Was wir gerade überall sehen, erinnert mich stark an das, was viele in der inneren Kind‑Arbeit erleben:

Wenn etwas weh tut, sucht das innere Kind sofort einen Schuldigen.

Nicht die Ursache.

Nicht den Zusammenhang.

Nicht die Geschichte dahinter.

Nein – jemanden, der jetzt greifbar ist.

Das ist menschlich.

Aber es ist nicht erwachsen .

Viele Menschen reagieren gerade genauso:

impulsiv, laut, verletzt, überfordert.

Nicht, weil sie böse sind.

Sondern weil sie Angst haben.

Weil sie sich ohnmächtig fühlen.

Weil sie nie gelernt haben, mit Komplexität umzugehen.

Das innere Kind mag keine Komplexität.

Es mag einfache Erklärungen.

Einfache Feindbilder.

Einfache Emotionen.

Einfache Schuldige .

Und dann passiert etwas Spannendes:

Die Gegenwart wird beschuldigt,

obwohl die Ursachen viel älter sind.

Das ist wie bei einem Menschen, der in der Therapie sagt:

„Ich bin wütend, weil mein Partner heute die Spülmaschine falsch eingeräumt hat.“

Und die Therapeutin denkt:

„Aha.

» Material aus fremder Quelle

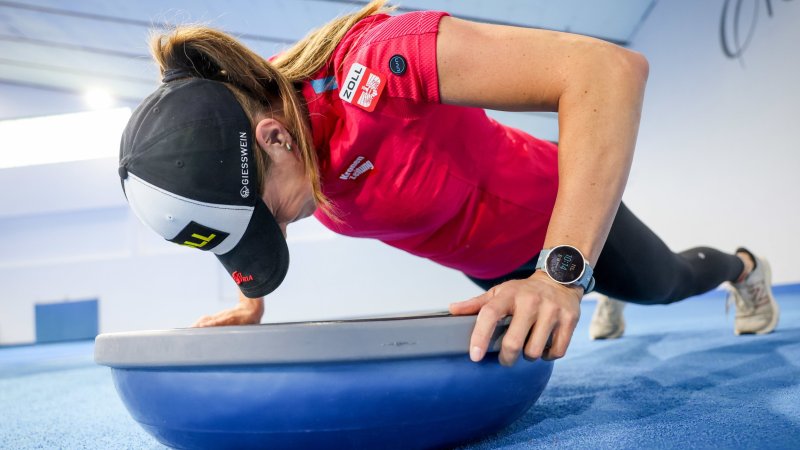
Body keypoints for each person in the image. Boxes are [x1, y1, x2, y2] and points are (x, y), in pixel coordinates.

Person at [118, 0, 778, 367]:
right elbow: (237, 203)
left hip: (552, 222)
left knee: (663, 285)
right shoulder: (245, 111)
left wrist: (561, 273)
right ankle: (590, 291)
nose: (285, 228)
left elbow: (611, 71)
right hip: (482, 262)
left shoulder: (378, 63)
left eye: (277, 218)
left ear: (275, 138)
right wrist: (252, 297)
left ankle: (744, 267)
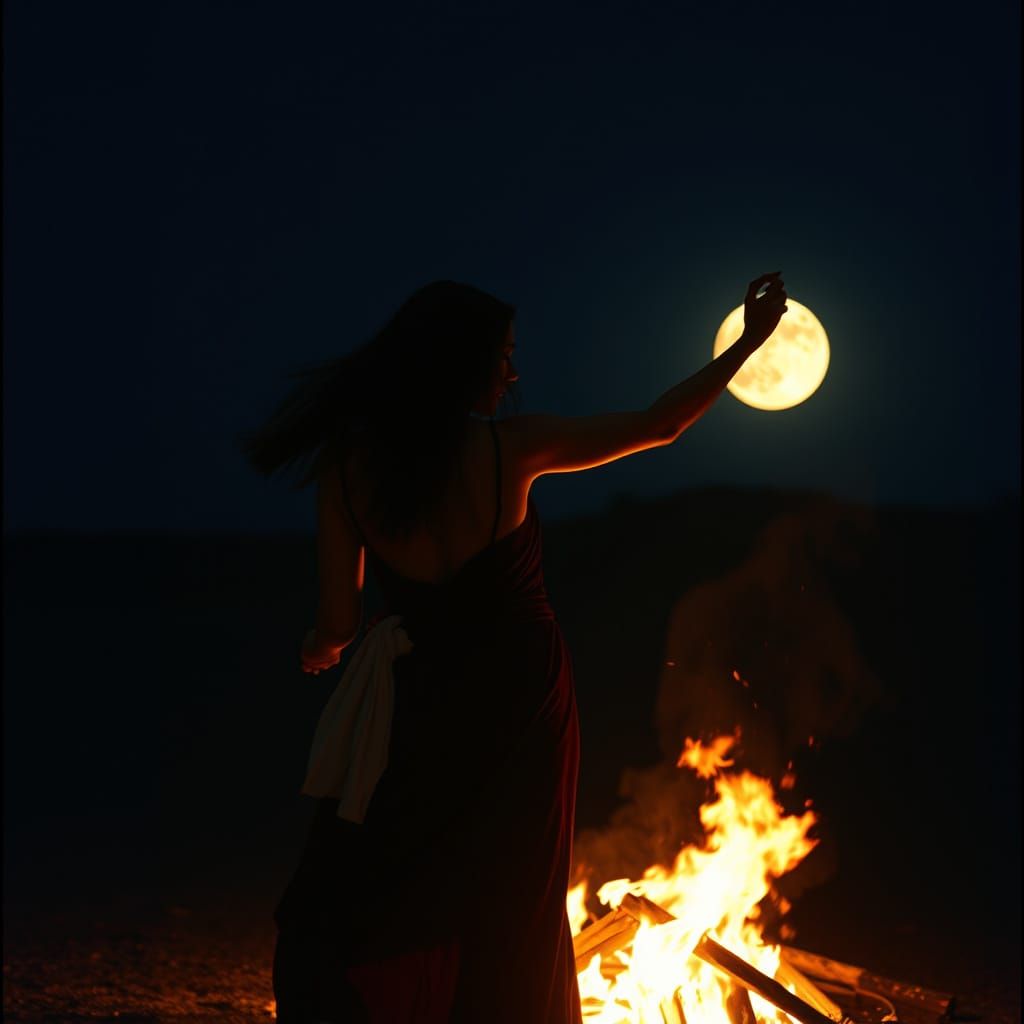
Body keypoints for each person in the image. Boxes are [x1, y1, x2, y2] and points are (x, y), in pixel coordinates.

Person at [240, 272, 788, 1023]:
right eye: (502, 356)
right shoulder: (510, 449)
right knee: (513, 885)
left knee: (400, 856)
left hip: (424, 694)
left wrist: (319, 650)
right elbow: (660, 425)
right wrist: (746, 345)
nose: (513, 374)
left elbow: (338, 623)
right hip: (521, 695)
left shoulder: (346, 470)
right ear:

Und was ist wirklich los?“

Wir reden gerade viel über das, was sichtbar ist –

aber kaum jemand spricht über das, was darunter liegt.

Über die alten Muster.

Die alten Entscheidungen.

Die alten Versäumnisse.

Die alten Risse im Fundament, die man jahrelang überstrichen hat,

bis der Putz irgendwann abfiel und alle riefen:

„Oh! Wie konnte das passieren?“

Was mich daran stört, ist nicht, dass Menschen reagieren.

Reaktionen sind normal.

Was mich stört, ist diese kollektive Weigerung,

die ganze Geschichte zu sehen.

Dieses „Ich will aber, dass es einfach ist.“

Dieses „Ich will jemanden, der schuld ist.“

Dieses „Ich will nicht hinschauen, ich will nur schreien.“

Das ist innere Kind pur.

Vielleicht wäre es an der Zeit,

dass wir als Gesellschaft ein bisschen innere‑Erwachsenen‑Arbeit machen.

Nicht laut.

Nicht dramatisch.

Nicht mit dem Anspruch, sofort alles zu lösen.

Sondern mit der Bereitschaft,

endlich ehrlich zu sein.

Ehrlich darüber,

dass Probleme selten über Nacht entstehen.

Ehrlich darüber,

dass Verantwortung nicht erst heute beginnt.

Ehrlich darüber,

dass wir nicht weiterkommen,

wenn wir nur auf das zeigen, was gerade brennt,

statt auf das, was seit Jahren glimmt.

Vielleicht ist das der eigentliche Schritt,

den wir brauchen:

Weniger inneres Kind.

Mehr innerer Erwachsener.

Weniger Schreien.

Mehr Hinschauen.

Weniger Schuld.

Mehr Verantwortung.

Und vielleicht ist das die Frage,

die wir uns alle stellen sollten:

Wollen wir weiter reagieren wie verletzte Kinder –

oder endlich handeln wie Erwachsene?